*Required work*. Look through the lines below for the word "magnification", and copy every line that has it.

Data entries

____

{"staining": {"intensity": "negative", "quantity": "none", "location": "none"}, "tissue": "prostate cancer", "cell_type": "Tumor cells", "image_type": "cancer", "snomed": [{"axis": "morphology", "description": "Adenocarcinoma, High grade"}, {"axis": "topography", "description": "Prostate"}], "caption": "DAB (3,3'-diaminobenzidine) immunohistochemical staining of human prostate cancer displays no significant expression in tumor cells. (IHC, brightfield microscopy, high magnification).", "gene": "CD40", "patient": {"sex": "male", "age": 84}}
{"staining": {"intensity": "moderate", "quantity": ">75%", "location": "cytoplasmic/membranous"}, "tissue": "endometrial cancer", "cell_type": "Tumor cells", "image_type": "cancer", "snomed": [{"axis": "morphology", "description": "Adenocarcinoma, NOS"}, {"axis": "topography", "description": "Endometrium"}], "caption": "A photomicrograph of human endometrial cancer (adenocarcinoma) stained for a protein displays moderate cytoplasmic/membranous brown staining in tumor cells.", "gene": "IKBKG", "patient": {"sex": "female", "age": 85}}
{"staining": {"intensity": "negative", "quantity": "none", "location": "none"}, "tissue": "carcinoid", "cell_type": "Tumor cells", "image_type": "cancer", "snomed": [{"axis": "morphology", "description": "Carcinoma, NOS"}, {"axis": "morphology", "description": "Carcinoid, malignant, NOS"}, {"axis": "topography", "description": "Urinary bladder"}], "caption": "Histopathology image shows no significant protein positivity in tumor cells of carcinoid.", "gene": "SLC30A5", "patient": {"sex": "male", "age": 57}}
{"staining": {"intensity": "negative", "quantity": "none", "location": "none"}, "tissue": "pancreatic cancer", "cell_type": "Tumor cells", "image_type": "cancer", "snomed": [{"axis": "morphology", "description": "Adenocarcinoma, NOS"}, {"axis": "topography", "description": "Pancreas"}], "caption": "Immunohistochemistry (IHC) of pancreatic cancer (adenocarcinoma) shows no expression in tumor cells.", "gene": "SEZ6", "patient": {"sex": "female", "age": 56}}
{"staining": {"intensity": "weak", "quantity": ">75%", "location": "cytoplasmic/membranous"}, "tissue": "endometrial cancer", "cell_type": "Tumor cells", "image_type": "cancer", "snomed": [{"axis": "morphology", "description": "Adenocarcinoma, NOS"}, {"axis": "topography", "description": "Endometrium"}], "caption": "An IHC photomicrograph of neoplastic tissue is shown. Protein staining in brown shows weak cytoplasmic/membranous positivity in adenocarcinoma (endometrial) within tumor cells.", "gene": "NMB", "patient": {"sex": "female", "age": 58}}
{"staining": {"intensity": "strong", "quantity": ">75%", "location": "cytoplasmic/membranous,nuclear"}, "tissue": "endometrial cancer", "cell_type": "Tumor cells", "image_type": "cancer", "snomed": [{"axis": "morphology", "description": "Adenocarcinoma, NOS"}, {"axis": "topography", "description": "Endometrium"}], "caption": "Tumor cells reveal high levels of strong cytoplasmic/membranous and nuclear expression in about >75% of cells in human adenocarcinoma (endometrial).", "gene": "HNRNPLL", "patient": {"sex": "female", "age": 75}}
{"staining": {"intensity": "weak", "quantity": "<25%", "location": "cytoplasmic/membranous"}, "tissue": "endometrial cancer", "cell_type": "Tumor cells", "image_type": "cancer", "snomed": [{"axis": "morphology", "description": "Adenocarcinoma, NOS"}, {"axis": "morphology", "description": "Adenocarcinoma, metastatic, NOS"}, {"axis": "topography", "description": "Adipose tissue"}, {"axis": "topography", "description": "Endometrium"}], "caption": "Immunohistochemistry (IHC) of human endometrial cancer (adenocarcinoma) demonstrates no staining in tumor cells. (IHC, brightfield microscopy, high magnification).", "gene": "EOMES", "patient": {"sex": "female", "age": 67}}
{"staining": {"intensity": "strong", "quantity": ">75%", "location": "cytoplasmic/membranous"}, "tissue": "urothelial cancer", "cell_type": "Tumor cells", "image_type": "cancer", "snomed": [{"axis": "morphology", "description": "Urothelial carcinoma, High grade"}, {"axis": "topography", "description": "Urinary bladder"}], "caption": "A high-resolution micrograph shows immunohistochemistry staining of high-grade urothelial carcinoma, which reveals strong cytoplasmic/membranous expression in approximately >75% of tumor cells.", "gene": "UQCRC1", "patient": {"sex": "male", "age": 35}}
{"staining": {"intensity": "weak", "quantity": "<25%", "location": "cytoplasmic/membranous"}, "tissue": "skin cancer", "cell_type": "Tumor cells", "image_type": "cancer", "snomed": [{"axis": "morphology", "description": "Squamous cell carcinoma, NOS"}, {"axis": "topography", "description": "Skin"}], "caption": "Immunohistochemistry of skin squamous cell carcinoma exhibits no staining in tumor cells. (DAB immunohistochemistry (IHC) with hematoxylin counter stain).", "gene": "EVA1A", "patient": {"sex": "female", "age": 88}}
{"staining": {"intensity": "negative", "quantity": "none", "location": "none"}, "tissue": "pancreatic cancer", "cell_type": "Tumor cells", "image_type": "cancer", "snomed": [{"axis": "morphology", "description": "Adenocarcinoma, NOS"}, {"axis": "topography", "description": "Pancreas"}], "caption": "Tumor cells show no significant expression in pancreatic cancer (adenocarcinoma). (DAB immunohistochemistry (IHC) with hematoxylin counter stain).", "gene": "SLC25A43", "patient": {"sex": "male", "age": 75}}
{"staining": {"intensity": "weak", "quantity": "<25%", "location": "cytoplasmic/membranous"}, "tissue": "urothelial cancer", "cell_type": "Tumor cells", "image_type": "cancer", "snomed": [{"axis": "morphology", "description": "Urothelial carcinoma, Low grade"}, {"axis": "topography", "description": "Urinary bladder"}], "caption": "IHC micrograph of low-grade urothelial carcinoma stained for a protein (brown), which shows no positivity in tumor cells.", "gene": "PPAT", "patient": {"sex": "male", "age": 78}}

____

*Answer space*.
{"staining": {"intensity": "negative", "quantity": "none", "location": "none"}, "tissue": "prostate cancer", "cell_type": "Tumor cells", "image_type": "cancer", "snomed": [{"axis": "morphology", "description": "Adenocarcinoma, High grade"}, {"axis": "topography", "description": "Prostate"}], "caption": "DAB (3,3'-diaminobenzidine) immunohistochemical staining of human prostate cancer displays no significant expression in tumor cells. (IHC, brightfield microscopy, high magnification).", "gene": "CD40", "patient": {"sex": "male", "age": 84}}
{"staining": {"intensity": "weak", "quantity": "<25%", "location": "cytoplasmic/membranous"}, "tissue": "endometrial cancer", "cell_type": "Tumor cells", "image_type": "cancer", "snomed": [{"axis": "morphology", "description": "Adenocarcinoma, NOS"}, {"axis": "morphology", "description": "Adenocarcinoma, metastatic, NOS"}, {"axis": "topography", "description": "Adipose tissue"}, {"axis": "topography", "description": "Endometrium"}], "caption": "Immunohistochemistry (IHC) of human endometrial cancer (adenocarcinoma) demonstrates no staining in tumor cells. (IHC, brightfield microscopy, high magnification).", "gene": "EOMES", "patient": {"sex": "female", "age": 67}}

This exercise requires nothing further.